Show every line below where "which" appears.

*** Opening DATA SHOWN ***

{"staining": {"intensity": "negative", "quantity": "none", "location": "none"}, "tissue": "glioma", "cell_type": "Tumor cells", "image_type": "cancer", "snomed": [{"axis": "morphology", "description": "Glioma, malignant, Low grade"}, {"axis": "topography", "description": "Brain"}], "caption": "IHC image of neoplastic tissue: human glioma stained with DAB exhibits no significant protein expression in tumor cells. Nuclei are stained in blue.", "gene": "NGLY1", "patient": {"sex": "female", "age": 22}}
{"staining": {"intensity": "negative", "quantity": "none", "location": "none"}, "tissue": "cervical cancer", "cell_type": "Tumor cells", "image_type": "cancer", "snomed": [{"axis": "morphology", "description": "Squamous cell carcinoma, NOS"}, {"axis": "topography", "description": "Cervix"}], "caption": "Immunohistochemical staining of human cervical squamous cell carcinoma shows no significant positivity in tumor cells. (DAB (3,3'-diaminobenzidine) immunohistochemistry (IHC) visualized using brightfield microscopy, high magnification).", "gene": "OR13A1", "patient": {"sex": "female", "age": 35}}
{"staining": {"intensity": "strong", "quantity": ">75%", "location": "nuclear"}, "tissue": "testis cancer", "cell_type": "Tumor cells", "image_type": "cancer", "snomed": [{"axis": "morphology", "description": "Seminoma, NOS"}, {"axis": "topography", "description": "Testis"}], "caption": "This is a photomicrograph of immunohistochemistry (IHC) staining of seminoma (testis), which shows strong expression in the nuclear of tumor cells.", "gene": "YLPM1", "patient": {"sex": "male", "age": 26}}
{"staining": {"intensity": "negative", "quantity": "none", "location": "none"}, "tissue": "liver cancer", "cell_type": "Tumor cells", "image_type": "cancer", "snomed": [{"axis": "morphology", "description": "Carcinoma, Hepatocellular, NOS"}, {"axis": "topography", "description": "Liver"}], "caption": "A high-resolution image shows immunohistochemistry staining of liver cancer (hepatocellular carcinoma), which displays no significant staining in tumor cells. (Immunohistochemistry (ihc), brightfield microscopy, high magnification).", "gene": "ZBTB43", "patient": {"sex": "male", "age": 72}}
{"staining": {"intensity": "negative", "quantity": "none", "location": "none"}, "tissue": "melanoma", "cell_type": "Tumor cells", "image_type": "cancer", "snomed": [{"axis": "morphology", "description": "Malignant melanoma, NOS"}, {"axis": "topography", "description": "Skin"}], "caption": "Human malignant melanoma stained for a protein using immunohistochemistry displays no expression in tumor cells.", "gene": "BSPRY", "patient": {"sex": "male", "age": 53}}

*** Closing DATA SHOWN ***

WRITTEN SOLUTION:
{"staining": {"intensity": "strong", "quantity": ">75%", "location": "nuclear"}, "tissue": "testis cancer", "cell_type": "Tumor cells", "image_type": "cancer", "snomed": [{"axis": "morphology", "description": "Seminoma, NOS"}, {"axis": "topography", "description": "Testis"}], "caption": "This is a photomicrograph of immunohistochemistry (IHC) staining of seminoma (testis), which shows strong expression in the nuclear of tumor cells.", "gene": "YLPM1", "patient": {"sex": "male", "age": 26}}
{"staining": {"intensity": "negative", "quantity": "none", "location": "none"}, "tissue": "liver cancer", "cell_type": "Tumor cells", "image_type": "cancer", "snomed": [{"axis": "morphology", "description": "Carcinoma, Hepatocellular, NOS"}, {"axis": "topography", "description": "Liver"}], "caption": "A high-resolution image shows immunohistochemistry staining of liver cancer (hepatocellular carcinoma), which displays no significant staining in tumor cells. (Immunohistochemistry (ihc), brightfield microscopy, high magnification).", "gene": "ZBTB43", "patient": {"sex": "male", "age": 72}}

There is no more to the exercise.